If you’re up my way,look me up… or you may find me at the library, the pool or the bakery at the corner of Main and Hawthorne… whose name I forget, and which I look forward to remembering once I see it again. I’ll be the woman with the purple hat with the green and pink flower on it. Writing away with a smile on my face, I hope.

Summer Comes and Goes

Here we are, almost at the end of summer vacation and I havna touched this blog since summer began. Time travels strangely when you aren’t watching it… like a hummingbird maybe or a butterfly. It gets away from you if you blink once and swear.

It’s been an eventful couple months. My job placement ended, and the swimming and walking began in earnest. The weather has been wonderful, sunny days piled on top of each other, enough rain to make things grow My sister got through chemo and entered radiation- apparently each dose is equal to thousands of xrays.  My parents are healthy and content, my nephews rambunctious and vocal as howlers. If only they would eat as intensely and enthusiastically as they play…
Sad to say goodbye to Summer and to Carrie Smith but looking forward to the Fall, and to new bits of work, a Y membership, and hopefully more writing and painting than I have been doing of late….

God Bless Abilify, Long live our gracious Abilify!

Spring Cleaning

It’s one of those truly beautiful days that we barely deserve… sun shining, warm enough to open a window, snow melt in the street. I imagine college kids walking down Spring Garden Road in t shirts and as for me, I’ve started on a little Spring cleaning.

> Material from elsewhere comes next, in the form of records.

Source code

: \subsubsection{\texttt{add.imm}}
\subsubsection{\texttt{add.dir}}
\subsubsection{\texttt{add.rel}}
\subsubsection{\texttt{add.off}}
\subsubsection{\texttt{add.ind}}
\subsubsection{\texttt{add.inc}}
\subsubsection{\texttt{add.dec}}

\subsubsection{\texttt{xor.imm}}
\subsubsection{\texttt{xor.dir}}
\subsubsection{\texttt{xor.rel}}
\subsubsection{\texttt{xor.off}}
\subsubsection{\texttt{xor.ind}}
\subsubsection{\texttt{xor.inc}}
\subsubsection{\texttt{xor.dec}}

If I am honest, I clean rarely enough that Spring cleaning could really be  2012 cleaning. And it’s not like the people in my life don’t know that. When they come over they pretty much know they’re going to have to weave around boxes and suitcases and balance their tea cup on a pile of stuff. It looks like I’m constantly in the middle of moving.  Which I am not- I hope either to die here or to one day move one very last time to the home of my dreams, where the floor vacuums itself and the dishes are washed and put away by robotic arms that fold neatly into kitchen drawers when not in use.

They say that the state of one’s home reflects the state of one’s mind. I like to think my thoughts are a creative ferment bubbling away as evidenced by my compost bucket and the dirty dishes that are crossing that mysterious border between the inanimate and the living. However it is more true to say that I am a lazy housekeeper and it reflects a certain intellectual and emotional laziness. I don’t like to admit it but I believe it to be true.

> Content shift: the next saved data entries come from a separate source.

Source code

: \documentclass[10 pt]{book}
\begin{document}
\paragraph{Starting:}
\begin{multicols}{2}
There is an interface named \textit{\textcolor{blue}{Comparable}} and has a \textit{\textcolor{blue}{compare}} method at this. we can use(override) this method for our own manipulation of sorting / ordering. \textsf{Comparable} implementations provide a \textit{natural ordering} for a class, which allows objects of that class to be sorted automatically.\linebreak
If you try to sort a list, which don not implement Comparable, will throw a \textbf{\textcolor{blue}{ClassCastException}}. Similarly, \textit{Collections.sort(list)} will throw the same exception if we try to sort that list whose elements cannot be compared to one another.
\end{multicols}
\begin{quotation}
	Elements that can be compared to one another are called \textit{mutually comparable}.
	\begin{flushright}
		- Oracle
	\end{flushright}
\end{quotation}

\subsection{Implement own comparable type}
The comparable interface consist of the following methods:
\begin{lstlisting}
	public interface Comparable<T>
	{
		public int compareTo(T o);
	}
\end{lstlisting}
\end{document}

Some of that could be the meds, some of it the illness… but a lot of it I think is an aversion to pain, sharpness, rigour.  When I was a kid, I was a hyper-anxious, hyper-perfectionistic student. I put myself through hell, and then things fell apart in high school and I began to avoid suffering and anything that smacked of depth. As a result I kind of float along the surface of life … but I don’t beat myself up about it, because I’ve been there and done that  and already made myself sick

So today I did a little Spring cleaning, not much, but enough to feel like I did it, and the sun and friends blessed my home over cranberry tea and raspberry squares.  A good afternoon. Back to chaos and mess soon enough, but I have a peaceful feeling about it, like i could easily  have another golden afternoon, anytime I choose. It’s good to know I have a choice.